Le Cheikh Abderrahmane At-Thaâlibi mourut la nuit du vendredi 15 mars 1474 en plein mois de Ramadhan. Il fut enseveli dans son mausolée au cœur de la ville d’Alger. Etaient présents à ses funérailles de nombreuses personnalités politiques et de grands savants parmi ses anciens élèves tels que Shû’ayb Es-Sunuçi, Abd Allah Ez-Ziwawi et Ahmed Zerrûq.
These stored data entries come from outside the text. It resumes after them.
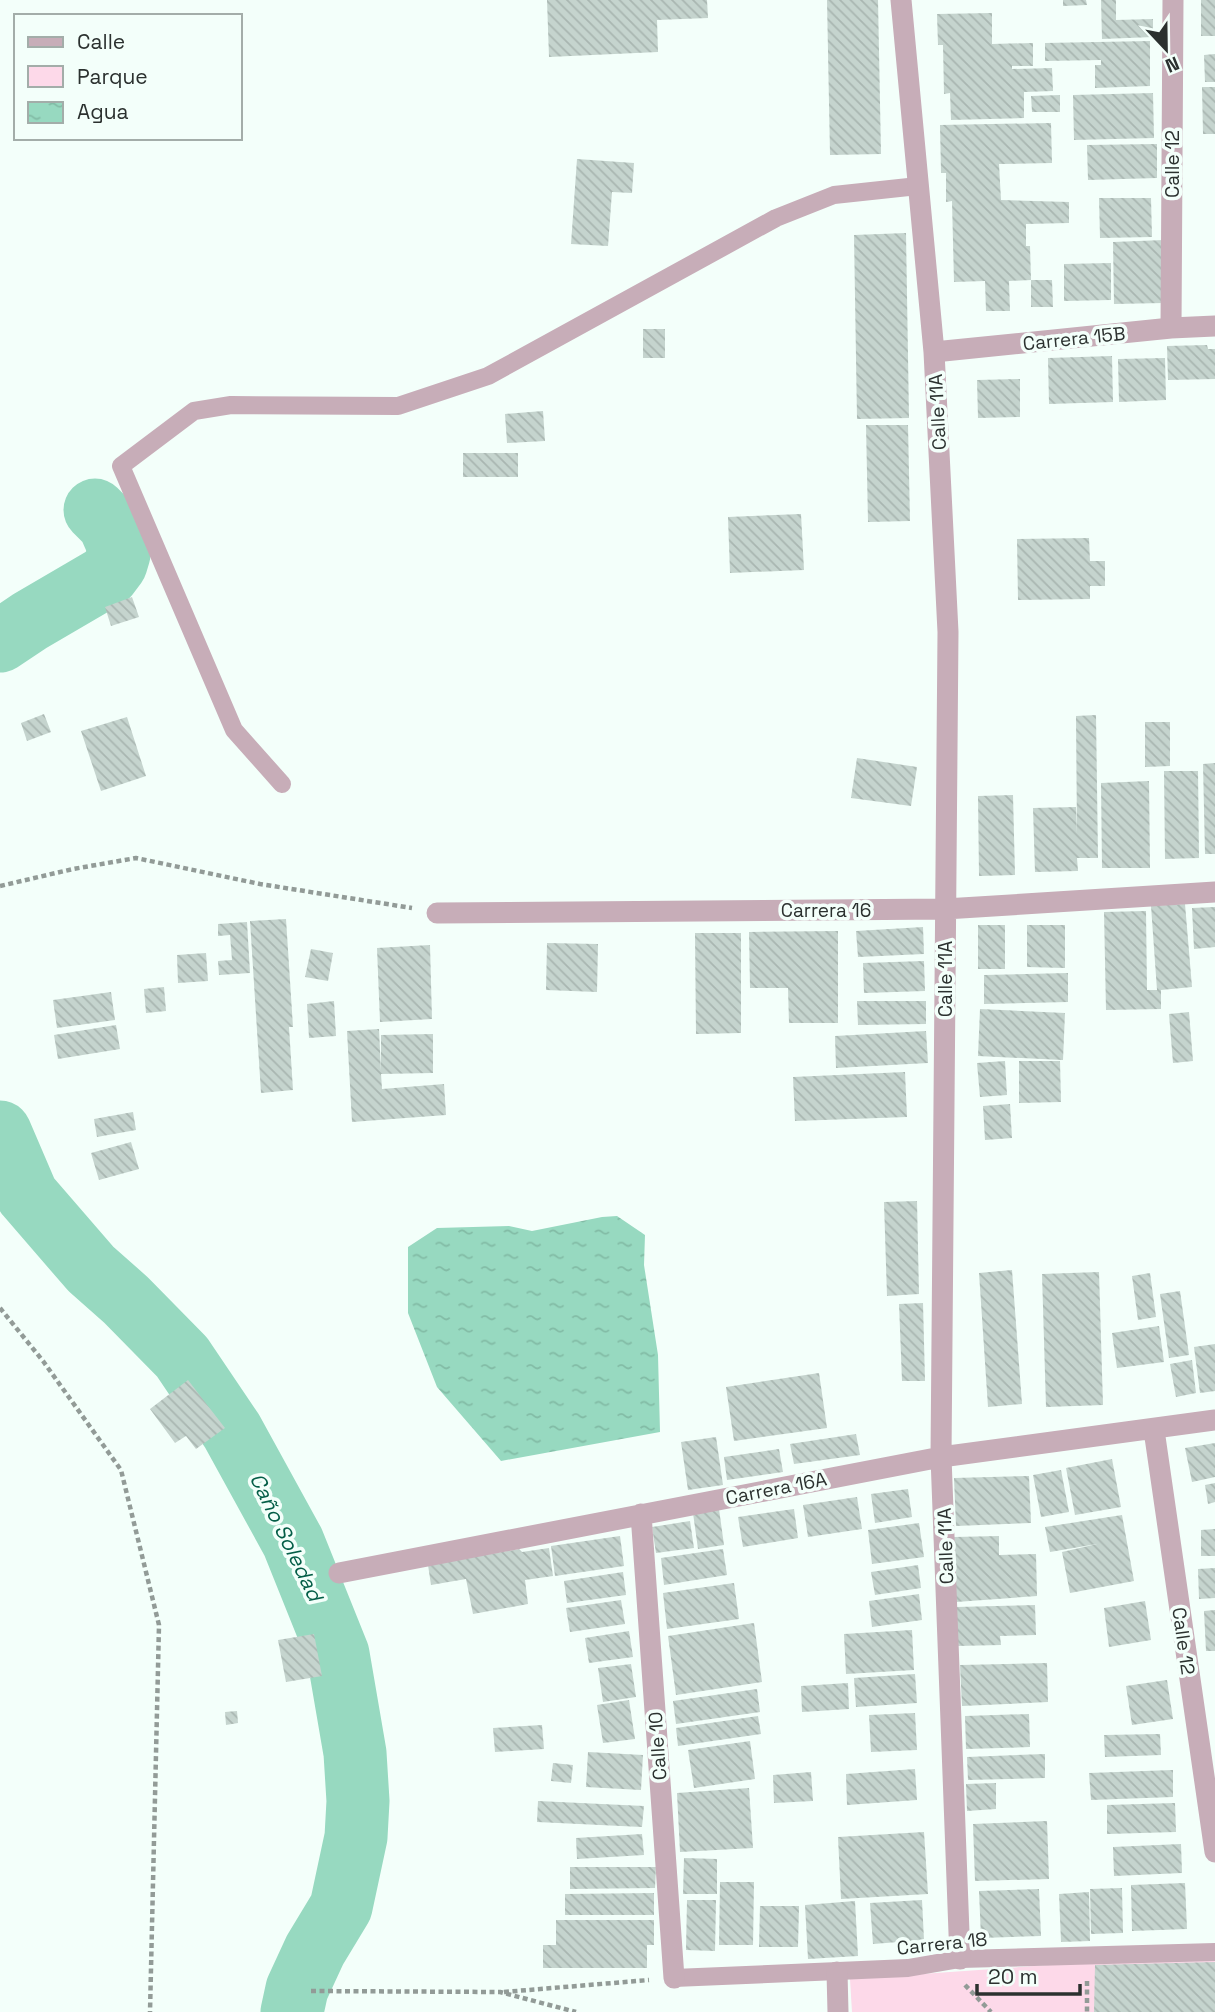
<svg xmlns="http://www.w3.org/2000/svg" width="1215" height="2012" viewBox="0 0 1215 2012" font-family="'Space Grotesk',sans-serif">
  <defs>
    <pattern id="water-ripples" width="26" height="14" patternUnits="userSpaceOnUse" patternTransform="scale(1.75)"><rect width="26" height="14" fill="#97d9c0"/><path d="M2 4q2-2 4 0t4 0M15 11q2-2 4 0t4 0" fill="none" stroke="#82bba5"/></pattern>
    <pattern id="building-back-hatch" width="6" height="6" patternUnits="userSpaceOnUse" patternTransform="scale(1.75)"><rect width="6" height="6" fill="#c5d4ce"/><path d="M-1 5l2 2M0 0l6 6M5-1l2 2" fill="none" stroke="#a9b6b1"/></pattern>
  </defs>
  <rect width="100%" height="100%" fill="#f3fffa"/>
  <path fill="#fdd9e9" d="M1215,1960V2012H852L850,1979L1091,1962Z"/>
  <path fill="url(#water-ripples)" d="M617,1216L645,1235L644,1265L658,1355L660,1432L501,1461L437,1387L408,1313V1247L437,1228L509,1226L532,1231L602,1217Z"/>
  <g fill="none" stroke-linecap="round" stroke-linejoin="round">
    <path stroke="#97d9c0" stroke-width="63" d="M0,641L30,621L107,576L116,564L119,554L116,540L109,524L95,510
      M0,1132L27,1195L91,1269L126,1300L182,1357L232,1431L293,1542L338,1654L355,1753L358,1801L356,1837L341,1907L315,1950L297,1989L292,2012"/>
  </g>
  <path fill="url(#building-back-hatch)" d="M547,0H707L708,18L657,20L658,52L549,57Z
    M827,0H878L881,154L830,155Z
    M1063,0H1086L1087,5L1063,6Z
    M1101,0H1116V20L1153,19V37L1102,39Z
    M1201,0H1215V36H1201Z
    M992,13V44L1033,43V66H1012V69L1052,68L1053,91L1024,92V118L951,120L950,93L944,94L943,45H938L937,14Z
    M1150,41V86L1095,88V65H1101V60L1045,61V43Z
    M1215,54V82H1205L1204,55Z
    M1202,87H1215V134H1203Z
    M1153,93L1154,138L1074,140L1073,95Z
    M1060,95V112H1032L1031,96Z
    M1051,123L1052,163L999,164L1001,200L1069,202V223L1026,224V246H1030L1031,280L1009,281L1010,311H986L985,281L954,282L952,201L946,202V173H941L940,125Z
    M1157,144V178L1088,180L1087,145Z
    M577,159L634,163L632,193L612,192L608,246L571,244Z
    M1099,198H1151L1152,237L1100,238Z
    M906,233L909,418L857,419L854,235Z
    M1164,240V303L1114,304L1113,242Z
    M1111,263V300L1064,301V264Z
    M1031,280H1052L1053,307H1031Z
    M643,329H665V358H643Z
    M1207,345L1208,349H1215V379L1168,380L1167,346Z
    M1112,356L1113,402L1049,404L1048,358Z
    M1165,358L1166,400L1119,402L1118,359Z
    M1020,379V417L978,418L977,380Z
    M543,411L545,441L507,443L505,414Z
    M866,425H908L910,521L868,522Z
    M463,453H518V477H463Z
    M801,514L804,570L730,573L728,517Z
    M1089,538L1090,561H1105V586H1090V599L1018,600L1017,539Z
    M132,597L139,617L111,626L105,607Z
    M44,714L51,732L27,741L21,723Z
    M1096,715L1098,858H1077L1078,871L1035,872L1033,808L1076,807L1077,834L1076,716Z
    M127,717L146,776L101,791L81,731Z
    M1145,722H1170V766L1145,767Z
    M857,758L917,767L911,806L851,798Z
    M1215,763V854H1205L1203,764Z
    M1164,771H1198L1199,858L1165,859Z
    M1149,781L1150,868H1102L1101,783Z
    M1013,795L1015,875L979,876L978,796Z
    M1185,904L1192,987L1161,990V1009L1106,1010L1104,912L1146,911L1147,990H1157L1151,906Z
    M1215,907V947L1194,949L1192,908Z
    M286,919L293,1027H289L293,1090L261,1093L250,921Z
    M247,922L250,973L219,975L218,961L232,960L230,935L218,936V924Z
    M978,925H1005V969H978Z
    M1027,925H1065V968L1027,967Z
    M923,927L924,954L858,957L856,931Z
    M838,931V1023H789L788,988H750L749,932Z
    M695,933H741V1033L696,1034Z
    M547,943L598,944L597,992L546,990Z
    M430,945L432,1019L380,1022L377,948Z
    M311,949L333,953L328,981L305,977Z
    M206,953L208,981L178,983L177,955Z
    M924,961L925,991L864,993L863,963Z
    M1068,973V1002L984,1004V975Z
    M164,987L166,1011L146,1013L144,989Z
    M111,992L115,1020L57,1028L53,1000Z
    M334,1001L336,1036L309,1038L307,1004Z
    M857,1001H926V1024L858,1025Z
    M980,1009L1065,1013L1063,1060L978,1056Z
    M1189,1012L1193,1061L1173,1063L1169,1014Z
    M116,1025L120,1049L58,1059L54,1035Z
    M379,1029L381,1071V1035L433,1034V1073L381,1074L382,1089L444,1084L446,1115L352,1122L347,1031Z
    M926,1031L928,1063L836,1068L835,1036Z
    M1005,1061L1007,1095L980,1097L977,1063Z
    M1019,1061H1060L1061,1102L1019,1103Z
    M905,1072L907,1117L795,1121L793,1077Z
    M1010,1104L1012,1138L985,1140L983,1106Z
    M133,1112L136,1130L97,1137L94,1119Z
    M131,1142L139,1169L99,1180L91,1153Z
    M917,1201L919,1294L887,1296L884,1202Z
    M1012,1270L1022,1404L988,1407L979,1273Z
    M1099,1272L1103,1405L1046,1407L1042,1274Z
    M1150,1273L1156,1317L1138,1320L1132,1276Z
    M1180,1291L1189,1355L1169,1358L1160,1294Z
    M923,1303L925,1381H902L899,1304Z
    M1159,1326L1164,1362L1117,1368L1112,1333Z
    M1215,1344V1391L1200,1393L1194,1347Z
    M1192,1360L1196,1393L1176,1397L1170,1364Z
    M819,1373L827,1428L734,1441L726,1387Z
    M188,1380L225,1428L196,1449L186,1436L175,1443L150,1409Z
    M856,1434L860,1455L794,1464L790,1444Z
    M716,1437L723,1485L688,1490L681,1442Z
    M1215,1443V1477L1192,1482L1185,1448Z
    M779,1449L783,1472L727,1480L724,1457Z
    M1112,1459L1121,1507L1075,1515L1066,1468Z
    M1061,1470L1069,1512L1041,1517L1033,1475Z
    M1029,1476L1031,1523L956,1526L954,1478Z
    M1215,1483V1502L1208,1504L1205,1485Z
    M908,1489L912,1517L875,1523L871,1494Z
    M857,1497L862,1529L808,1537L803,1505Z
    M719,1509L724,1545L698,1549L693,1513Z
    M794,1509L798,1538L743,1547L738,1517Z
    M1122,1515L1134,1581L1070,1593L1062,1552L1097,1544L1050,1552L1045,1527Z
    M690,1521L694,1548L656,1553L652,1527Z
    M919,1523L924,1557L872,1564L868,1530Z
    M1215,1529V1556H1201V1530Z
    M620,1536L624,1566L555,1576L551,1546Z
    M999,1536V1555L1036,1554L1037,1596L956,1602L954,1537Z
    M549,1548L553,1576L525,1580L528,1604L473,1614L466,1579L431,1585L428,1565L519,1549L522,1552Z
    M723,1549L727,1575L664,1585L661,1558Z
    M918,1565L921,1588L875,1595L871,1572Z
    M1215,1568V1598L1199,1599L1198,1569Z
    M623,1572L626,1595L567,1603L564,1581Z
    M734,1583L739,1619L667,1629L663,1593Z
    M919,1594L922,1620L872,1627L869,1601Z
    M621,1600L625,1624L570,1632L566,1608Z
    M1145,1601L1151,1640L1109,1647L1104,1608Z
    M1035,1605L1036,1635L1000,1636L1001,1645L957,1646L956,1607Z
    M1215,1610V1651H1206L1204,1611Z
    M754,1623L762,1682L676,1695L668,1636Z
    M912,1630L914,1670L846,1674L844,1634Z
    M629,1631L633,1657L589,1663L585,1638Z
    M314,1634L322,1676L286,1682L278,1640Z
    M1047,1663L1048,1702L962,1706L960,1665Z
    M631,1664L636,1697L603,1702L598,1668Z
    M915,1674L917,1703L856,1707L854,1678Z
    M1167,1680L1173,1719L1132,1725L1126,1686Z
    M848,1683L849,1709L802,1712L801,1686Z
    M757,1689L760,1712L676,1724L673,1701Z
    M629,1700L635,1739L603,1743L597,1705Z
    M237,1711L238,1723L226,1725L225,1712Z
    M915,1713L917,1750L871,1752L869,1715Z
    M1029,1714L1030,1747L966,1749L965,1716Z
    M758,1716L761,1734L678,1746L676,1728Z
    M542,1725L544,1749L495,1752L493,1728Z
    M1160,1734L1161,1755L1105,1757L1104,1735Z
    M750,1741L755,1779L694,1788L688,1750Z
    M588,1752L643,1755L641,1790L586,1787Z
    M1045,1754V1778L968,1780L967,1757Z
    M553,1763L573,1765L571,1783L551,1781Z
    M915,1769L917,1800L847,1805L846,1774Z
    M1173,1770V1797L1091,1800L1089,1773Z
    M811,1772L813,1801L774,1803L773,1775Z
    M996,1783V1809L967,1811L966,1784Z
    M749,1788L753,1848L680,1852L677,1793Z
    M538,1801L644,1806L642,1827L537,1822Z
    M1175,1803L1176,1832L1107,1834V1805Z
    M1047,1821L1049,1879L975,1881L973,1824Z
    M924,1832L928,1894L841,1899L838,1837Z
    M642,1834L644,1855L577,1859L576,1838Z
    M1181,1844L1182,1873L1114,1876L1113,1847Z
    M684,1858L717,1859V1894H683Z
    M570,1867H656L655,1888L570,1889Z
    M720,1882H754L753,1945H719Z
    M1185,1883L1187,1929L1132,1931L1131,1885Z
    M1122,1888L1123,1933L1091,1934L1090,1889Z
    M1039,1889L1041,1936L981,1938L979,1891Z
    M1089,1892L1090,1941L1061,1942L1059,1894Z
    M654,1893V1915H565V1894Z
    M687,1900H716L715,1951L686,1950Z
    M922,1900L924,1940L873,1944L870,1903Z
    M855,1901L858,1956L808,1959L805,1905Z
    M760,1906H799L798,1947H759Z
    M556,1920H654V1945H647V1968H543V1945H556Z
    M1215,1962V2012H1094L1095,1965Z"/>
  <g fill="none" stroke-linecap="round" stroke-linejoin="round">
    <path stroke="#929b97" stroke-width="4.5" stroke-dasharray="5 3.5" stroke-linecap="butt" d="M0,886L73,869L136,858L260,884L412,908
      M0,1308L43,1361L121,1470L159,1625L150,2012
      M1087,1981V2012
      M965,1985L991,2012
      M311,1991L500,1992L576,2012
      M504,1992L649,1980"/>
    <path stroke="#c7adb8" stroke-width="18" d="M282,784L234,730L121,466L194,411L231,405L398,406L488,376L776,218L834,195L918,186
      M674,1978L908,1968L960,1959L1215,1952"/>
    <path stroke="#c7adb8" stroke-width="21" d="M901,0L934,352L948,632L941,1457L960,1959
      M1171,328L1173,0
      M934,352L1171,328L1215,326
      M437,913L945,909L1215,892
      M1154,1430L1215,1852
      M641,1514L674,1978
      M339,1573L941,1457L1215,1420
      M837,1972L838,2012"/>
  </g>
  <g text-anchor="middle" stroke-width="7" stroke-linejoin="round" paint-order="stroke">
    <g font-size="19" fill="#2b312f" stroke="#f3fffa">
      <text transform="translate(1172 164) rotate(-90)" y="7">Calle 12</text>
      <text transform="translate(1074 338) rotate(-6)" y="7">Carrera 15B</text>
      <text transform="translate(937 412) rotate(-93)" y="7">Calle 11A</text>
      <text x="826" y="917">Carrera 16</text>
      <text transform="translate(945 979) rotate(-90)" y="7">Calle 11A</text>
      <text transform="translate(776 1488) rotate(-11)" y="7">Carrera 16A</text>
      <text transform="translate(945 1546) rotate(-92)" y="7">Calle 11A</text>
      <text transform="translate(1184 1641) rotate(82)" y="7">Calle 12</text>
      <text transform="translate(657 1746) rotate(-94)" y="7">Calle 10</text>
      <text transform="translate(942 1943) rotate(-6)" y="7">Carrera 18</text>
    </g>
    <g font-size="21" font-style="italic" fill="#045e47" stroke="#f3fffa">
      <text transform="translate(286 1537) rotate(64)" y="7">Caño Soledad</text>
    </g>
  </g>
  <rect x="14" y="14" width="228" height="126" fill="#f3fffa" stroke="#a3ada9" stroke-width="2"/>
  <rect x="28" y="37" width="35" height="10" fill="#c7adb8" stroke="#a3ada9" stroke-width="2"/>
  <text x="77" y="49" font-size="21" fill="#2b312f">Calle</text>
  <rect x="28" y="66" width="35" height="21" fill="#fdd9e9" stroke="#a3ada9" stroke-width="2"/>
  <text x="77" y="84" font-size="21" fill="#2b312f">Parque</text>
  <rect x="28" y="102" width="35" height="21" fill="url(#water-ripples)" stroke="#a3ada9" stroke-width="2"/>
  <text x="77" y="119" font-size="21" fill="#2b312f">Agua</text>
  <g transform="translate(1166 49) rotate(158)" stroke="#f3fffa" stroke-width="5" paint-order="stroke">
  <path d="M0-5L12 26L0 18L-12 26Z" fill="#2b312f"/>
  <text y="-10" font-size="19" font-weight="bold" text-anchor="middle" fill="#2b312f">N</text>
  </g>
  <path d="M977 1984v10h103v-10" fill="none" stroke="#2b312f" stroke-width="3.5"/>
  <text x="988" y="1984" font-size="21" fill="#2b312f" stroke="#f3fffa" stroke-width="5" paint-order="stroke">20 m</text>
</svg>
Le Cheikh laissa une descendance se composant de quatre fils (Mohammed Kebir, Mohammed Seghir, Mohammed Abi al-Salihîne et Yahia) et de quatre filles (Fatima, Rûqyyat, Mahdjouba et Aïcha). Tandis que sa fille Aïcha fut enterrée à ses côtés à Alger, la seconde, Zeyneb, fut ensevelie avec son époux, Sidi Mohamen ben Abdelkarim al-Maghîlî (m. 1503), lui-même disciple de Sidi Abderrahmane, dans le sud algérien. Son mausolée porte aujourd’hui le nom de Darîh bint sidi Abderrahmane.
Parmi les intellectuels provenant de la lignée de Sidi Abderrahmane, nous pouvons citer son petit fils Sidi Yekhleftin at-Thaâlibî auprès duquel s’initia le célèbre historien maghrébin al-Tenbeqî. Mais aussi Abû Mehdi ‘Issa at-Thaâlibî (m. 1611 à la Mecque), l’historien du droit Mohammed El-Hedjwinî at-Thaâlibî (Fès, 1874-1956), le nationaliste tunisien Abdel Aziz at-Thaâlibi (1876-1942), l’imam algérien Mohammed-Améziane Toualbi-Thaâlibî (1914-1998) et son frère Mohammed-Chérif. Et, enfin, le psychanalyste et sociologue feu le professeur Noureddine Toualbi-Thaâlibî (1947-2022), ancien recteur de l’Université d’Alger I et auteur de la bibliographie ici présentée du cheikh Abderrahmane at-Thaâlibî.